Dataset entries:
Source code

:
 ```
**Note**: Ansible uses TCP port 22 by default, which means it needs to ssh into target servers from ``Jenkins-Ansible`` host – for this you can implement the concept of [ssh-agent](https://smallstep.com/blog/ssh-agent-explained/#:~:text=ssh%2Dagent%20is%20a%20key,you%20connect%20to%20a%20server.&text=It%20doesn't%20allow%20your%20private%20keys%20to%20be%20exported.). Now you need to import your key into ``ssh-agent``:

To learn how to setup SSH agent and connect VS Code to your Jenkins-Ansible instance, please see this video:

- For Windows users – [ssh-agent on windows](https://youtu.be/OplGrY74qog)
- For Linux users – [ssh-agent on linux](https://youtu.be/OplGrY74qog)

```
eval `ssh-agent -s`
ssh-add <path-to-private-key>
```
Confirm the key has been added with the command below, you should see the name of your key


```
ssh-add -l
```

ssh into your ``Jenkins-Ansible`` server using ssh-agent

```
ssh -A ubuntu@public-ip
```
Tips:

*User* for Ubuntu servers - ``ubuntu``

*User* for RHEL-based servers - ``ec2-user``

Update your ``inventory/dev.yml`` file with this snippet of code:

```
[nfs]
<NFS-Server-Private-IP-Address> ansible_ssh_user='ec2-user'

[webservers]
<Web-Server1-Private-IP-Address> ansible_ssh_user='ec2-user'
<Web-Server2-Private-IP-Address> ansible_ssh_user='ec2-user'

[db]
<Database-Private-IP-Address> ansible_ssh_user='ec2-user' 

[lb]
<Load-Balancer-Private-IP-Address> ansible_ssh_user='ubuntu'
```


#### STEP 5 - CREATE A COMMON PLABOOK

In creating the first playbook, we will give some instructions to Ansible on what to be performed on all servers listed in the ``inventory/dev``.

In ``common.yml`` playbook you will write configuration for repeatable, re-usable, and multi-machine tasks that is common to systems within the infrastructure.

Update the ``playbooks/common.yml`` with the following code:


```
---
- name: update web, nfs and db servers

* * *

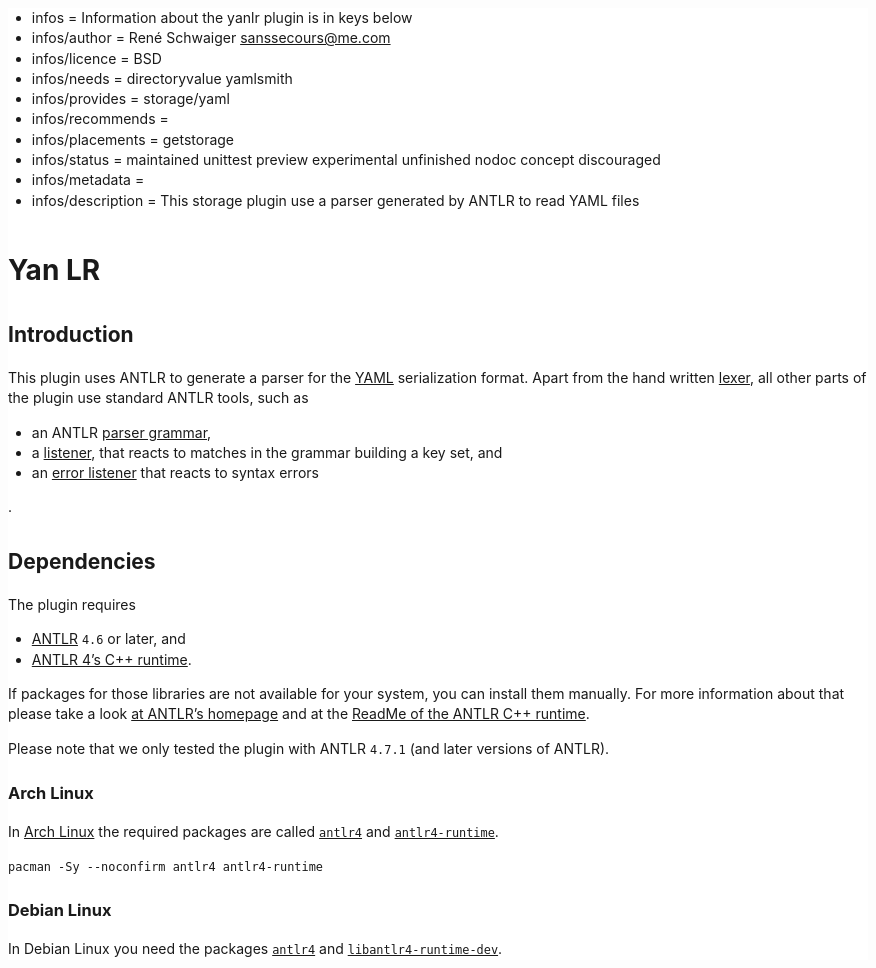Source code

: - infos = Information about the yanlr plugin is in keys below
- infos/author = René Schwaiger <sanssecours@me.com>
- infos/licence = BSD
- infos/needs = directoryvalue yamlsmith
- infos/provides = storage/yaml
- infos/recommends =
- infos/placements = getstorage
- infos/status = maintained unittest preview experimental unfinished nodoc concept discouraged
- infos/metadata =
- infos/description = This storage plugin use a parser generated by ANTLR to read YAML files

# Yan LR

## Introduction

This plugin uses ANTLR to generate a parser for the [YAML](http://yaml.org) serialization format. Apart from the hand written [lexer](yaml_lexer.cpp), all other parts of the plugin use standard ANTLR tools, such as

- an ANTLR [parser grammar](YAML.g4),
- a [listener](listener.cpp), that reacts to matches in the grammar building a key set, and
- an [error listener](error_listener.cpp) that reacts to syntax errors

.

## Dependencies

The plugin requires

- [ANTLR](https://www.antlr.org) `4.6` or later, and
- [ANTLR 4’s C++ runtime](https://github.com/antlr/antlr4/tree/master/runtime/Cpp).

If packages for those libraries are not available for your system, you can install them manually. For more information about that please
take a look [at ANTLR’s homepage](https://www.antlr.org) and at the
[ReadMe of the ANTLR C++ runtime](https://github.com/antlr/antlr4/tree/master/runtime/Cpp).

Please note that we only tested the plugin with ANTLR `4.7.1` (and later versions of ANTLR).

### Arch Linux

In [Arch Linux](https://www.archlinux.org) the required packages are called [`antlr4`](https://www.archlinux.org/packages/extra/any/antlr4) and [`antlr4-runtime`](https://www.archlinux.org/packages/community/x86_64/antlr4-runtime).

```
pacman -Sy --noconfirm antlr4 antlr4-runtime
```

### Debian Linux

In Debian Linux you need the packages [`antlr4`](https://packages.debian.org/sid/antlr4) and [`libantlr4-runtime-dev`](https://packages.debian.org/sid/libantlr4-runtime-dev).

Task item: Report the number of lines in the records above that include "tree", leaving out any other words.

Written response: 2